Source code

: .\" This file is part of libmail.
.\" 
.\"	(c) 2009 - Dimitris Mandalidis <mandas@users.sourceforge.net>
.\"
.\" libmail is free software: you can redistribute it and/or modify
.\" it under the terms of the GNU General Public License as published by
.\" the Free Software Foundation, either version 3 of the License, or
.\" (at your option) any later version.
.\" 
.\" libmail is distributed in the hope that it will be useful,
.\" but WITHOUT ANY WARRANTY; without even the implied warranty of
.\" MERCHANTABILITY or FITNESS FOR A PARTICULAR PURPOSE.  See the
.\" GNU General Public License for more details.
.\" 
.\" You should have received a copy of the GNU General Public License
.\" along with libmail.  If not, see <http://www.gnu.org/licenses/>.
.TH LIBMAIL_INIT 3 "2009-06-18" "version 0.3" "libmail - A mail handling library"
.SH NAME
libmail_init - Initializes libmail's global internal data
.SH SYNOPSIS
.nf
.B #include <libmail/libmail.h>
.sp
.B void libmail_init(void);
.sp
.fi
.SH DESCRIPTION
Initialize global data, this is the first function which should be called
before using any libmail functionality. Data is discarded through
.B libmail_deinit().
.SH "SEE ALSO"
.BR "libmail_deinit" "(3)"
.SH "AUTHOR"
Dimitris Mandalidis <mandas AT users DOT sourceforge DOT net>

---

**ACTION ITEM**
Copy the records above. Leave out nothing.

**TASK RESULT**
Source code

: .\" This file is part of libmail.
.\" 
.\"	(c) 2009 - Dimitris Mandalidis <mandas@users.sourceforge.net>
.\"
.\" libmail is free software: you can redistribute it and/or modify
.\" it under the terms of the GNU General Public License as published by
.\" the Free Software Foundation, either version 3 of the License, or
.\" (at your option) any later version.
.\" 
.\" libmail is distributed in the hope that it will be useful,
.\" but WITHOUT ANY WARRANTY; without even the implied warranty of
.\" MERCHANTABILITY or FITNESS FOR A PARTICULAR PURPOSE.  See the
.\" GNU General Public License for more details.
.\" 
.\" You should have received a copy of the GNU General Public License
.\" along with libmail.  If not, see <http://www.gnu.org/licenses/>.
.TH LIBMAIL_INIT 3 "2009-06-18" "version 0.3" "libmail - A mail handling library"
.SH NAME
libmail_init - Initializes libmail's global internal data
.SH SYNOPSIS
.nf
.B #include <libmail/libmail.h>
.sp
.B void libmail_init(void);
.sp
.fi
.SH DESCRIPTION
Initialize global data, this is the first function which should be called
before using any libmail functionality. Data is discarded through
.B libmail_deinit().
.SH "SEE ALSO"
.BR "libmail_deinit" "(3)"
.SH "AUTHOR"
Dimitris Mandalidis <mandas AT users DOT sourceforge DOT net>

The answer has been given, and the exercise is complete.